Новый Мир ( № 10 2005) - Новый Мир Новый Мир
Шрифт:
Интервал:
Закладка:
Я не умею ждать двое суток. Отчасти я устарел, как трифоновский герой Кандауров, мне все надо сделать “до упора”, у меня все спонтанно, но все и распланировано. Уже неделю, пока Саломея лежит в больнице, я каждый день вожу ей еду, которую она не ест, и фрукты, которые ей хочется, но которые ей есть нельзя. Ни одна душа не знает, что я нахожусь во внутренней панике, которую стараюсь ничем не выказывать. У собаки, у Розы, под мышкой огромная, с ладонь, опухоль. То есть у нее две опухоли: одна на бедре, эдакий бугорок, который она все время лижет, почти разросшаяся родинка, об этой опухоли мы знали, и, по правилам, ее давно надо было вырезать. Я так это себе и наметил — когда Саломея будет в больнице, свожу Розу в ветлечебницу на улице Россолимо. Копеечное, как мне казалось, быстрое дело под местным наркозом. Но не тут-то было...

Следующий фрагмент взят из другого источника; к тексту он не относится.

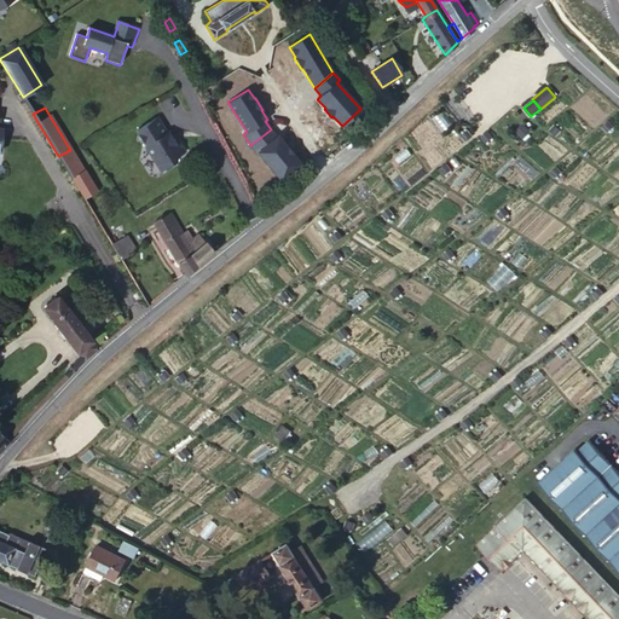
[(157,119),(137,131),(146,145),(145,146),(154,160),(158,161),(163,169),(177,161),(178,156),(186,151),(178,139),(174,140),(168,132),(167,133),(157,119)]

Сейчас утро уже заканчивается. Хорош немецкий кофе, хорош “Брётхен”. Главное, что Саломея жива, а Роза, это было слышно в трубку, своим густым, совсем не женственным басом облаивает двор. Что же мне хотелось сказать? О не головном, а природном и естественном счастье, тяжелом, правда, как хомут першерона. Этого редчайшего счастья привязанности и любви я, может быть, и не хотел бы иметь в лице данного конкретного объекта. Но что делать — другим не располагаю. Это волшебство, это магнит. Такими были первые ассоциации, которые пронеслись у меня в сознании, когда я по телефону услышал голос Саломеи:
— Не волнуйся, у меня все в порядке.
— А как собака?
— С собакой тоже все в порядке. Она облаивает двор с балкона.
— Не выпускай ее на балкон слишком рано, она способна перебудить весь квартал.
Голос у Розы — густой, рыкающий бас. Я всегда думаю, что по мощи он не уступает густой патоке контральто Саломеи.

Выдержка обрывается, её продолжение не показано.